▶ _OPDRACHTEN_:
1 – Waarom hoeven konijnen volgens de tekst over het konijn vrijwel niet te drinken?
2 – Pak de tekst over het konijn op na de laatste zin en schrijf hem verder.

▶ _PAGINATEKST_:
•••••
Het konijn komt voor in vrijwel geheel West- en Midden-Europa en is daar, met uitzondering van rotsachtige gebieden en hooggebergten, algemeen en talrijk. Konijnen leven in holen en hebben daarom een voorkeur voor zandige bodems waarin het makkelijk graven is. Ze prefereren halfopen land-schappen en mijden vochtige terreinen zoals moeras en veen of zware klei, omdat ze daarin geen holen kunnen graven. In de duinen zijn konijnen belangrijke grazers.
Konijnen zijn voornamelijk in de schemering en in de nacht actief. Ze eten eiwitrijke en lichtverteerbare plantendelen, zoals scheuten en wortels van grassen en kruiden, en loten van jonge struiken en bomen. Omdat konijnen ruim voldoende vocht kunnen halen uit hun voedsel, hoeven ze vrijwel niet te drinken.
Een hol wordt door één familie van maximaal tien leden bewoond. Binnen de familie bestaat een rangorde.
•••••
▶ _INVOERGEGEVENS_:
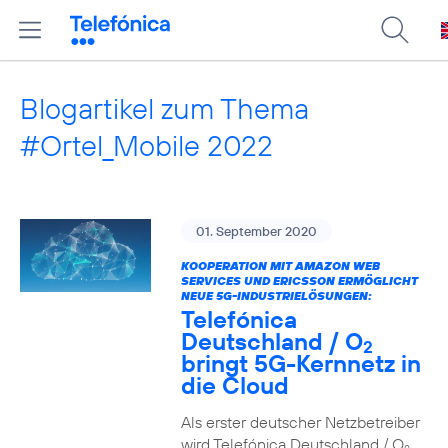
Blogartikel zum Thema
#Ortel_Mobile 2022
01. September 2020
KOOPERATION MIT AMAZON WEB
SERVICES UND ERICSSON ERMÖGLICHT
NEUE 5G-INDUSTRIELÖSUNGEN:
Telefónica
Deutschland / O
2
bringt 5G-Kernnetz in
die Cloud
Als erster deutscher Netzbetreiber
wird Telefónica Deutschland / O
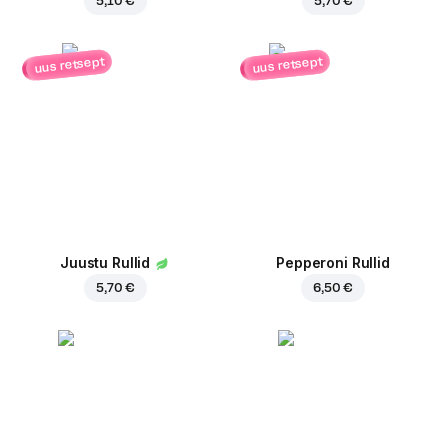
5,10 €
5,70 €
uus retsept
uus retsept
Juustu Rullid
Pepperoni Rullid
5,70 €
6,50 €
•••••
▶ _SCHRIFTELIJKE ANTWOORDEN_:
1 – Konijnen halen ruim voldoende vocht uit hun voedsel.

2 –
De voortplantingstijd valt globaal in de periode van januari tot in juli. Het vrouwtje bouwt in een speciaal daarvoor gegraven zijgangetje in het hol een bolvormig nest van gras. Het nest wordt van binnen gevoerd met haar dat ze uit haar vacht trekt. Het duurt ongeveer 30 dagen totdat de jongen (meestal drie tot zeven, maximaal negen) worden geboren. Bij de geboorte zijn ze nog blind, doof en kaal, maar na ongeveer drieëneenhalve week zijn ze al zelfstandig.
Per seizoen hebben konijnen meestal twee tot drie nesten.
Belangrijke doodsoorzaken konijnen zijn ziekten (zoals myxomatose, VHS en EBHS), het verkeer, de landbouw en de jacht.Omdat konijnen schade kunnen veroorzaken aan land- en tuinbouwgewassen, mogen deze soorten bejaagd worden.
Vooral de virusziekte VHS (Viraal Haemorrhagisch Syndroom) heeft een ware slachting onder konijnen aangericht. Volgens tellingen is de konijnenstand sinds 1990 met maar liefst 90% achteruitgegaan. Dit heeft ook gevolgen voor ander dieren, omdat konijnen een sleutelrol spelen in het ecosysteem: begrazing door konijnen draagt bij aan behoud van de vegetatiestructuur en de biodiversiteit. Doordat het konijn verdwijnt groeit de vegetatie dicht, wat weer nadelig is
voor soorten als de tapuit en de zandhagedis.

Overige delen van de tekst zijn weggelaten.